'A lot of bad boys grow up to be good men' (WOP).
The main reason that bad boys develop into decent adults is because of good mentorship. The first mentor is usually a father or father figure. If the father is brutal and violent then it may be his example that a boy follows. If there is no family then a gang or group might replace that family. That group might be a street gang or a football supporters group or even a regiment in the army. If the leaders of those groups encourage violence and brutality in order to belong then a boy will become a violent and brutal man. If on the other hand the leaders combine their authority with strength and decency they will create strong and decent followers.

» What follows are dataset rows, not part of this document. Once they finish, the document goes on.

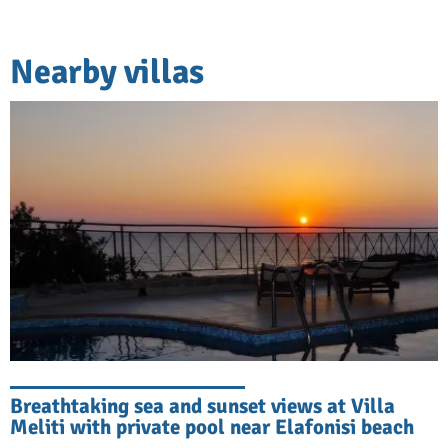
Nearby villas
Breathtaking sea and sunset views at Villa
Meliti with private pool near Elafonisi beach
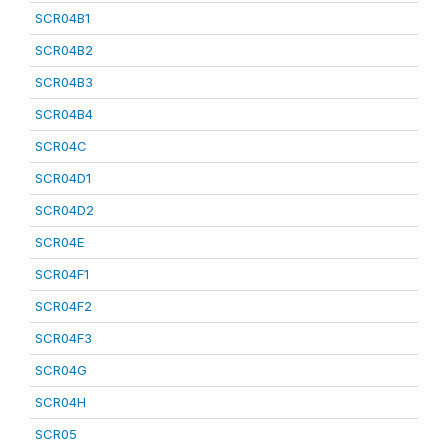
SCR04B1
SCR04B2
SCR04B3
SCR04B4
SCR04C
SCR04D1
SCR04D2
SCR04E
SCR04F1
SCR04F2
SCR04F3
SCR04G
SCR04H
SCR05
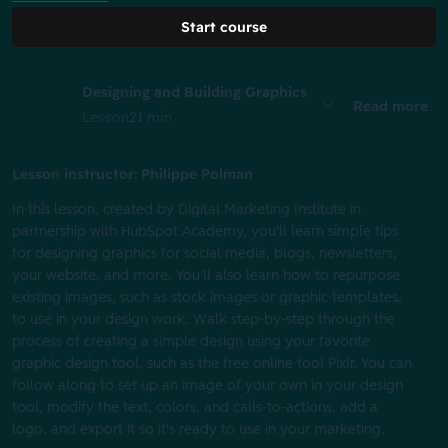
Start course
Designing and Building Graphics
Read more
Lesson
21 min
Lesson instructor: Philippe Polman
In this lesson, created by Digital Marketing Institute in
partnership with HubSpot Academy, you'll learn simple tips
for designing graphics for social media, blogs, newsletters,
your website, and more. You'll also learn how to repurpose
existing images, such as stock images or graphic templates,
to use in your design work. Walk step-by-step through the
process of creating a simple design using your favorite
graphic design tool, such as the free online tool Pixlr. You can
follow along to set up an image of your own in your design
tool, modify the text, colors, and calls-to-actions, add a
logo, and export it so it's ready to use in your marketing.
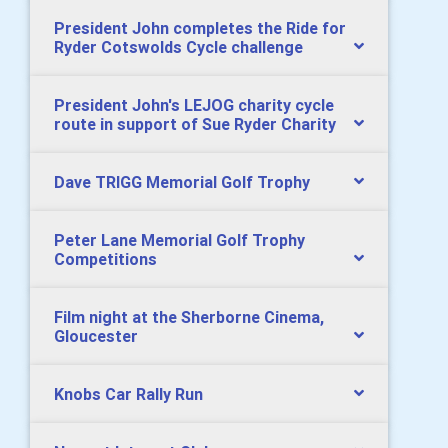
President John completes the Ride for
Ryder Cotswolds Cycle challenge
President John's LEJOG charity cycle
route in support of Sue Ryder Charity
Dave TRIGG Memorial Golf Trophy
Peter Lane Memorial Golf Trophy
Competitions
Film night at the Sherborne Cinema,
Gloucester
Knobs Car Rally Run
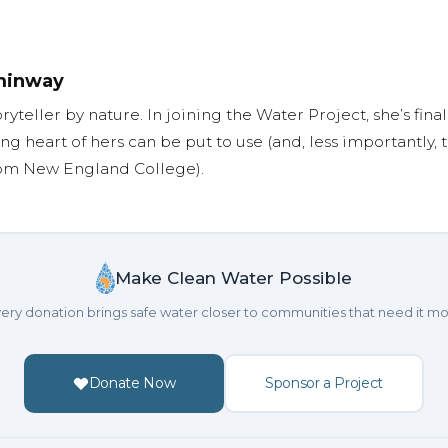
minway
oryteller by nature. In joining the Water Project, she’s fi
ng heart of hers can be put to use (and, less importantly,
rom New England College).
Make Clean Water Possible
ery donation brings safe water closer to communities that need it mo
Donate Now
Sponsor a Project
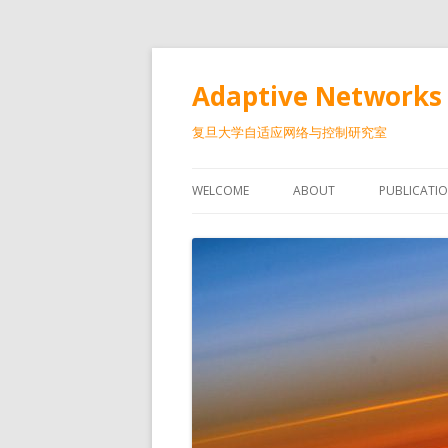
Adaptive Networks 
复旦大学自适应网络与控制研究室
WELCOME
ABOUT
PUBLICATI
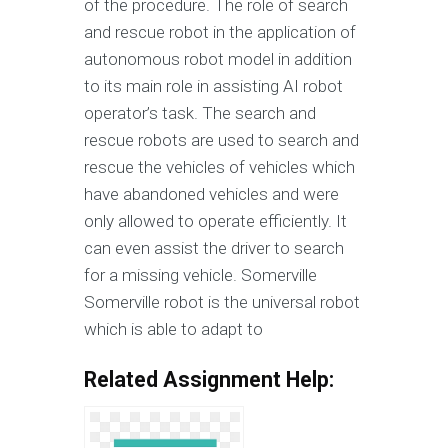
of the procedure. The role of search
and rescue robot in the application of
autonomous robot model in addition
to its main role in assisting AI robot
operator’s task. The search and
rescue robots are used to search and
rescue the vehicles of vehicles which
have abandoned vehicles and were
only allowed to operate efficiently. It
can even assist the driver to search
for a missing vehicle. Somerville
Somerville robot is the universal robot
which is able to adapt to
Related Assignment Help:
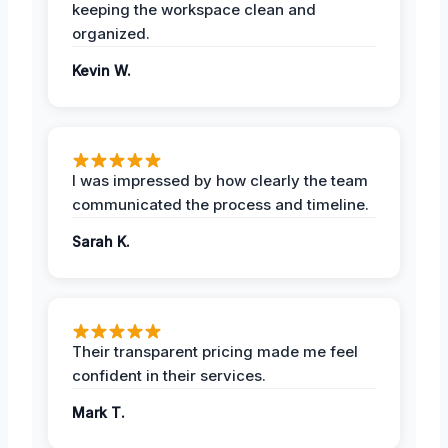
keeping the workspace clean and
organized.
Kevin W.
I was impressed by how clearly the team
communicated the process and timeline.
Sarah K.
Their transparent pricing made me feel
confident in their services.
Mark T.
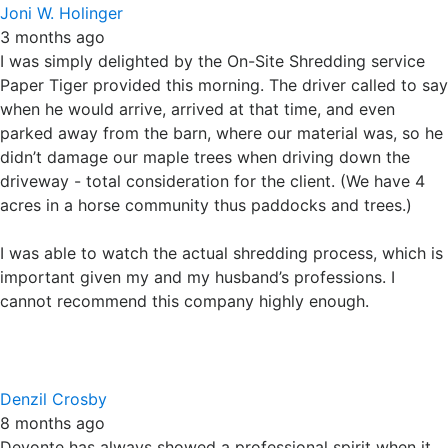
when he would arrive, arrived at that time, and even
parked away from the barn, where our material was, so he
didn’t damage our maple trees when driving down the
driveway - total consideration for the client. (We have 4
acres in a horse community thus paddocks and trees.)
I was able to watch the actual shredding process, which is
important given my and my husband’s professions. I
cannot recommend this company highly enough.
Denzil Crosby
8 months ago
Devonte has always showed a professional spirit when it
comes to doing his job, he’s really knowledgeable about
his company’s products and policies, and because of his
experience working alongside him when shredding paper
has been a breeze! He also shows a great sense of
customer service while working, I am greatly impressed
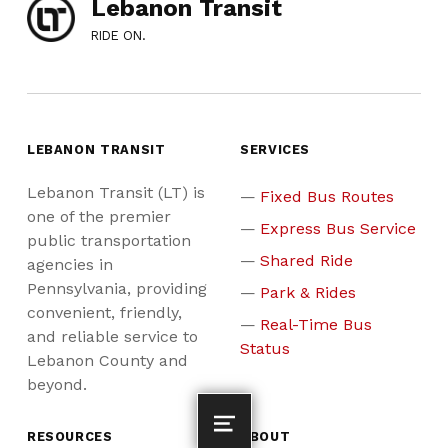
Lebanon Transit
RIDE ON.
LEBANON TRANSIT
SERVICES
Lebanon Transit (LT) is
Fixed Bus Routes
one of the premier
Express Bus Service
public transportation
Shared Ride
agencies in
Pennsylvania, providing
Park & Rides
convenient, friendly,
Real-Time Bus
and reliable service to
Status
Lebanon County and
beyond.
RESOURCES
ABOUT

Young men don't think they are bullies they are often attempting to be like their leaders or mentors. They usually resent official authority figures such as teachers, priests and policemen. If they are going to change they have to be guided by those they admire, people they will listen to; sportsmen, soldiers and adventurers.
'Bully' is a word that everyone thinks they understand; they also think that the word doesn't apply to them, However, when an individual recommends that a bully be beaten and brutalised by the authorities or by vigilanties that person is acting out of anger for the purposes of revenge. If a bully is defeated by his victim in a fight or even hurt in the process of winning he will be deterred and I recommend that all victims learn how to defend themselves but if a figure of authority imposes violence on a young man who can't defend himself then the morality is questionable.
Most young men are scared of violence and spent extraordinary amounts of effort attempting to demonstrate the contrary. They are scared that their peers will know they are scared. It's very much an Anglo-Saxon trait linked to manhood and honour. Our young men don't have a right of passage to manhood, they don't know who to follow or how to behave. They are taught that all violence is wrong but watch their governments go to war. They are taught to walk away from trouble but are at a loss when 'trouble' runs across the street and attacks for no reason.
I had a few good mentors in the army I also had a lot of bad ones. I had a lot of good mentors in Martial Arts. I try to be a mentor today to those who are prepared to read or listen but I have to compete with anger and thoughtlessness. If you want your bad boys to be good men, find good mentors for them or be a good mentor, set a good and decent example all the time. Lead them towards admirable, experienced men. Young men need to be strong and capable in order to be confident and kind. They need strong confident, tough and kind leaders who will guide them in the best direction.
Decency has to be taught. Decent parents don't blame the state, the police or schoolteachers they look for solutions
To those who recommend violent punishment, I think you are mistaken. Violent punishment makes young men resentful and even more violent.